By the time he dumped clean clothes on my stomach, I was sitting up. I was going to need a nap soon, but I wasn’t going to go to our bed smelling like Elizaveta’s house—even a pigsty smells better than black magic. Shower first, nap second. But all that had to wait for the interrogation.

I sorted out the clothes and started to put them on.

“Wait,” Adam said, crouching beside me. He ran a light hand over a tender spot on my shoulder—and I winced.

“Oh,” I said. “That must have been the goblin.” I didn’t remember getting the bruise or scrape Adam had found, but it hadn’t been the goats.

One of the goats had kicked me in the shin, and another had bitten me in the arm. The arm was bruised, but I’d knocked the little goat loose before he’d broken the skin. Getting bitten by a zombie wouldn’t make someone turn into one, I was pretty sure, though getting bitten by something that was dead might result in the mother of all infections. But I knew they hadn’t gotten the shoulder, so that must have happened when I was fighting the goblin.

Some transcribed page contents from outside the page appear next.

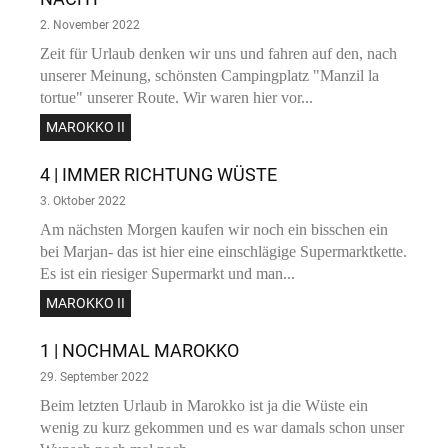
2. November 2022
Zeit für Urlaub denken wir uns und fahren auf den, nach
unserer Meinung, schönsten Campingplatz "Manzil la
tortue" unserer Route. Wir waren hier vor...
MAROKKO II
4 | IMMER RICHTUNG WÜSTE
3. Oktober 2022
Am nächsten Morgen kaufen wir noch ein bisschen ein
bei Marjan- das ist hier eine einschlägige Supermarktkette.
Es ist ein riesiger Supermarkt und man...
MAROKKO II
1 | NOCHMAL MAROKKO
29. September 2022
Beim letzten Urlaub in Marokko ist ja die Wüste ein
wenig zu kurz gekommen und es war damals schon unser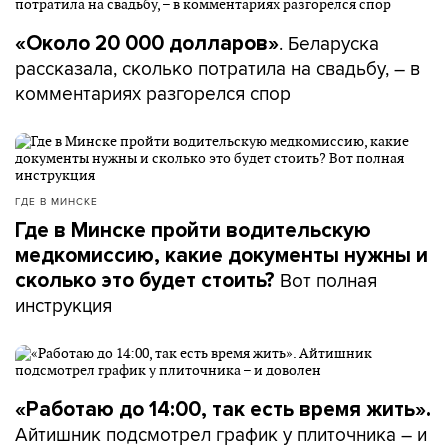
. Беларуска
«Около 20 000 долларов»
рассказала, сколько потратила на свадьбу, – в
комментариях разгорелся спор
ГДЕ В МИНСКЕ
Где в Минске пройти водительскую
медкомиссию, какие документы нужны и
Вот полная
сколько это будет стоить?
инструкция
«Работаю до 14:00, так есть время жить».
Айтишник подсмотрел график у плиточника – и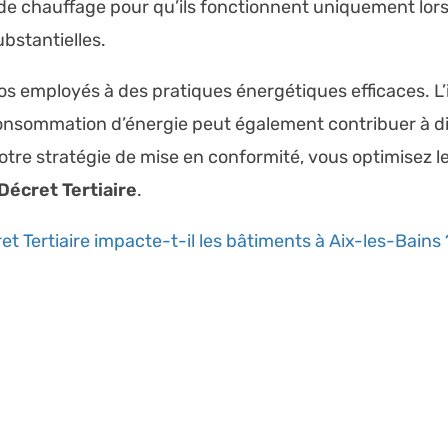
 chauffage pour qu’ils fonctionnent uniquement lors
bstantielles.
os employés à des pratiques énergétiques efficaces. L
 consommation d’énergie peut également contribuer à d
otre stratégie de mise en conformité, vous optimisez l
Décret Tertiaire
.
 Tertiaire impacte-t-il les bâtiments à Aix-les-Bains 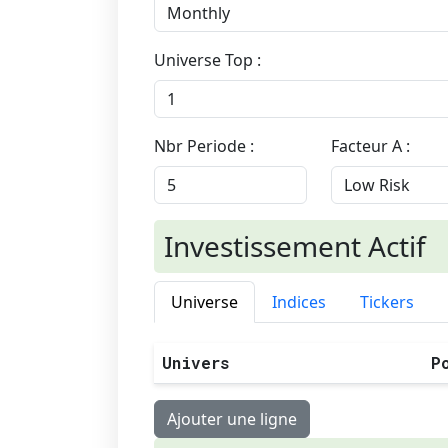
Universe Top :
Nbr Periode :
Facteur A :
Investissement Actif
Universe
Indices
Tickers
Univers
P
Ajouter une ligne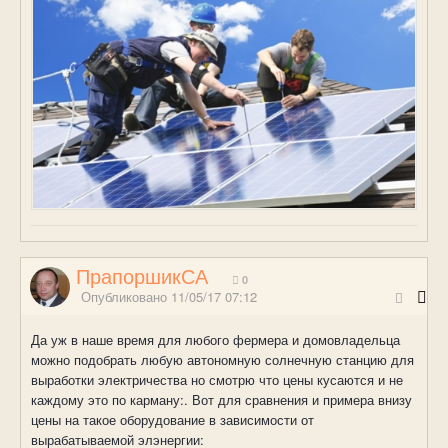
ПрапоршикСА
0
Опубликовано
11/05/17 07:12
Да уж в наше время для любого фермера и домовладельца
можно подобрать любую автономную солнечную станцию для
выработки электричества но смотрю что цены кусаются и не
каждому это по карману:. Вот для сравнения и примера внизу
цены на такое оборудование в зависимости от
вырабатываемой элэнергии: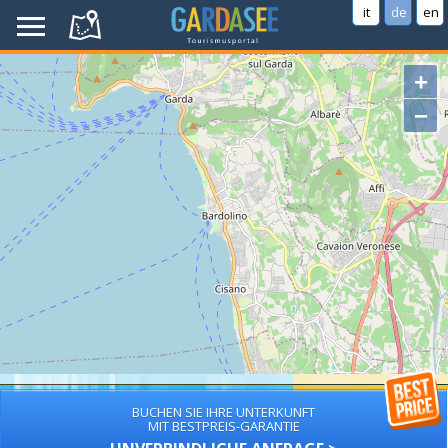
it
de
en
+
−
BUCHEN SIE IHRE UNTERKUNFT
MIT BESTPREIS-GARANTIE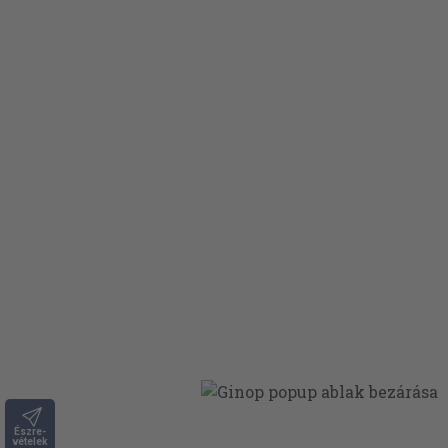
Észre-
vételek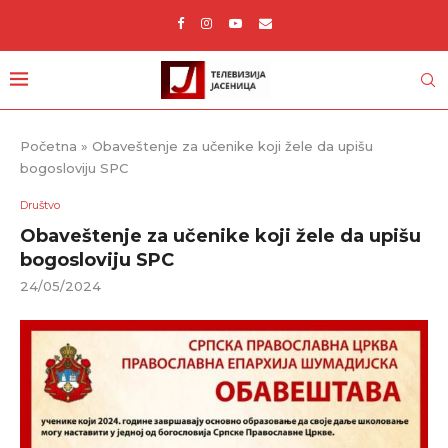
Početna
»
Obaveštenje za učenike koji žele da upišu
bogosloviju SPC
Društvo
Obaveštenje za učenike koji žele da upišu
bogosloviju SPC
24/05/2024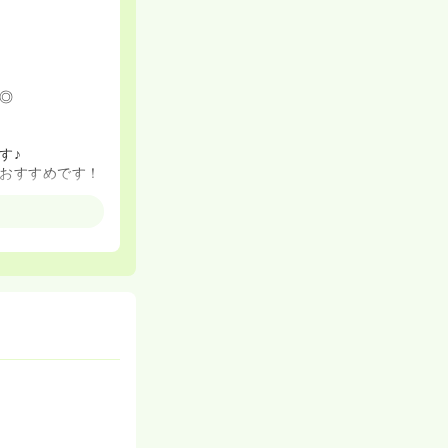
◎
す♪
おすすめです！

Adam leaned his forehead against my uninjured shoulder and wrapped his hands around both of my arms. The weight of him was bracing against my back.

“I wish,” he said, his voice muffled a little against my skin, “that you healed as quickly as one of the pack. I wish I didn’t need you to go fight goblins and zombie goats because I am stuck in stupid meetings with idiots.”